Richard Ciccarone, managing director and chief research officer at McDonnell Investment Management LLC, which holds over $8 billion of municipal debt:

The most important impact to the municipal bond market directly relates to who the players will be that will dictate the tax reform agenda. In this election, tax reform has been perhaps the highest profile issue shared by both candidates as well as those running for Congress. Proposals to date do not appear as well defined or even sketched in stone that there is a likely outcome — no matter which party comes away as victor. Proposals span from those that dramatically change the tax code that might involve the elimination of tax exemption to those that tweak the tax code to eliminate deductions. However, even before the next president is inaugurated, the unresolved fiscal cliff scare could be extremely bullish for muni bonds in general as the Bush tax cuts expire and the economy’s potential for a recession becomes highly elevated.

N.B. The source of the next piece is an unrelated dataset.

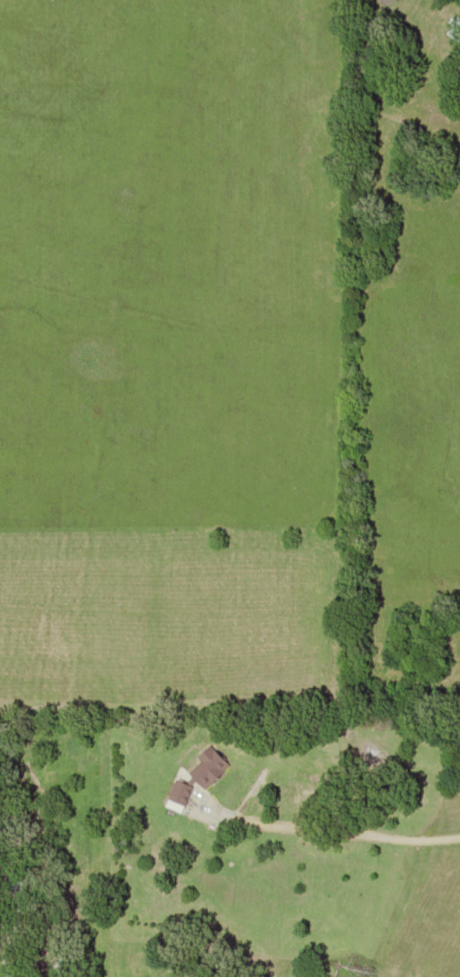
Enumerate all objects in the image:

One of my three biggest concerns is if tax exemption is eliminated entirely. Odds don’t favor this outcome because of the serious threat to increasing the cost of state and local infrastructure financing.

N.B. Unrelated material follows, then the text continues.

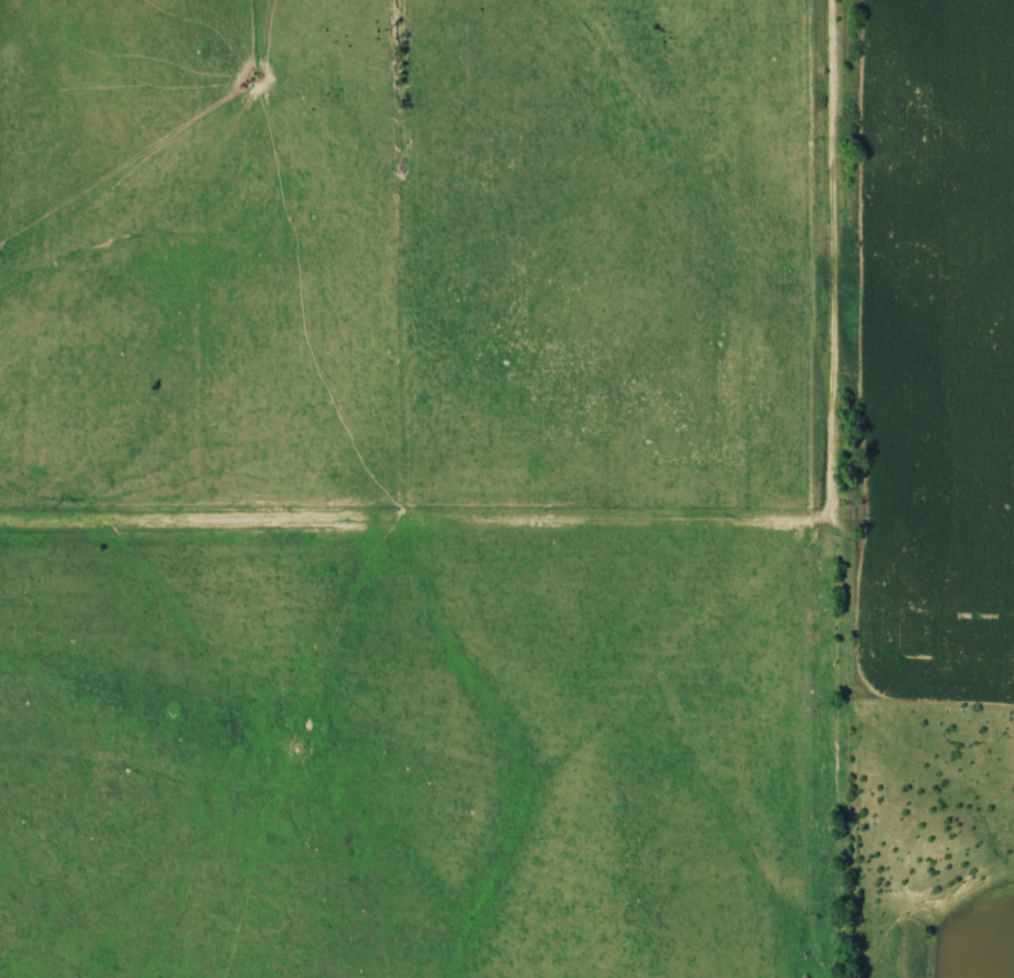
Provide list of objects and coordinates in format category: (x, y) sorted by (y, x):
crop: (940, 352)
road: (671, 523)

The recent sequestration plan calls for a cut in the existing Build America Bond subsidy.

That should be enough to convince state and local government officials that the trade off for a BAB federal subsidy program is unreliable.

Loss of tax exemption in the current market could raise borrowing costs significantly by nearly 1% to 2% depending on maturity and credit quality in today’s market.

Under one proposal, the exemption on municipal bond income would be subject to a cap as would be the case with all other current deductions and tax credits.

A potentially greater threat is the total elimination since that concept already exists relating to private activity bonds and the AMT tax. Still, it would not be a good outcome for state and local infrastructure financing. The impact would be felt more severely once interest rates would go up.
Loss of deductions would have a direct impact on state and local governments with high taxes, in which their taxpayers could no longer deduct these items from their overall federal tax burden.